The EdTech Coach Podcast

Saturday, April 9, 2016

Google Slides and Google Classroom: Note-Taking At Your Own Pace.

Most of us have been there. You're lecturing on the topic at hand, using your particular presentation software of choice and a projector. You've thoughtfully put together each slide, detailing what the students need to know, when, after clicking to the next slide, you hear, "wait!" Another student exclaims, "you're going too fast, please slow down!" 

I was reminded of this after reading the article "My kid needs a teacher, not a Chromebook,"  The article discusses the value of taking notes, whether its done in the classroom or whether they're taken out of the textbook. It goes on to say that the introduction of Chromebooks have all but negated note taking in the classroom. I agree with the notion cited in the article that when students write information down, they're more apt to remember it. 

This is where Slides and Google Classroom come in.  Instead of presenting the slides to the students in the classroom as a whole, a teacher can put the notes on Google Classroom.  Students can then write the notes down, at their own pace, on a piece of notebook paper. 

Let's face it, we all write and comprehend information at different speeds.
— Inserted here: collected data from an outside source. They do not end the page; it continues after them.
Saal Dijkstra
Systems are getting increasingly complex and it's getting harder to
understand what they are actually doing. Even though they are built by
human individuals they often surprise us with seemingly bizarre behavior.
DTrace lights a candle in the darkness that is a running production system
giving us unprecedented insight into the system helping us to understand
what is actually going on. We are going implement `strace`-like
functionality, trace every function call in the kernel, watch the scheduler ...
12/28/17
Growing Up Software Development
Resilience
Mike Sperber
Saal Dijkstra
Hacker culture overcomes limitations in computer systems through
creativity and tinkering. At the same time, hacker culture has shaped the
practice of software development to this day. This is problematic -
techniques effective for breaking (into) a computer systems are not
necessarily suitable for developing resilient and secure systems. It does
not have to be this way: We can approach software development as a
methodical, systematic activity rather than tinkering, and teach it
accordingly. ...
And it can be frustrating for not only a teacher, but for some students as well, when a few students slow the class down because it takes them a few more moments to write down the notes. And, coupled with Google Forms, you have yourself a great little note-taking exercise. 

By marrying Google Classroom with traditional note taking, a teacher can have the best of both worlds. The students are taking notes in a traditional way, writing them down on a piece of notebook paper, and at their own individual pace. The teacher can take the note-taking one step further with Google Forms.  After taking down the notes, the students can complete an assessment of the notes using Google Forms. The students will use their notes to answer the questions in the form. 

So there you have it! Technology and traditional note-taking, old school and new school if you will, living in harmony.

1 comment:

  1. Great post. Thank you for sharing this idea. In regards to the article cited, perhaps the school didn't do the whole Chromebook roll-out correctly. The parent appears very bitter and uninformed. We need to find a crossroads when integrating technology.